EXERCISE DETAILS
Select, from the data, each line where "index" occurs.

GIVEN DATA

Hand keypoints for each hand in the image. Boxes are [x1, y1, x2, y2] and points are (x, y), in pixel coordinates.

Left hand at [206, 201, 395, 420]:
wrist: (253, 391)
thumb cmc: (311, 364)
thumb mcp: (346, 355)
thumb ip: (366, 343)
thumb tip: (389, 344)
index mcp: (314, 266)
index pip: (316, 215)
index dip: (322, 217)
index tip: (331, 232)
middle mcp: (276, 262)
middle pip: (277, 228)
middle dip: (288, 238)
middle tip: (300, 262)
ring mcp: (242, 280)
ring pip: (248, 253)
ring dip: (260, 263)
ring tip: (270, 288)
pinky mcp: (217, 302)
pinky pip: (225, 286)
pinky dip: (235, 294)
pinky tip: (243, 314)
--
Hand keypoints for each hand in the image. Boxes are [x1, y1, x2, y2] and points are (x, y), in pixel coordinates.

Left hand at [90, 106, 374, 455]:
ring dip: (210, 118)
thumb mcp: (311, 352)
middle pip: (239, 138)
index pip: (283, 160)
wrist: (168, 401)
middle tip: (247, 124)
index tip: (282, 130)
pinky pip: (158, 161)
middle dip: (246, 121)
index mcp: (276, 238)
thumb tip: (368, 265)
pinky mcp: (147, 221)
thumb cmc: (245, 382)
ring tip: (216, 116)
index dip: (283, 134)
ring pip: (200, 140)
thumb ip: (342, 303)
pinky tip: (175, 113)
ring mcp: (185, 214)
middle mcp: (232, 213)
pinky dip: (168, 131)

RESPONSE AREA
index mcp: (314, 266)
index pip: (316, 215)
index dip: (322, 217)
index tip: (331, 232)
index pip: (283, 160)
index tip: (282, 130)
index mcp: (276, 238)
index dip: (283, 134)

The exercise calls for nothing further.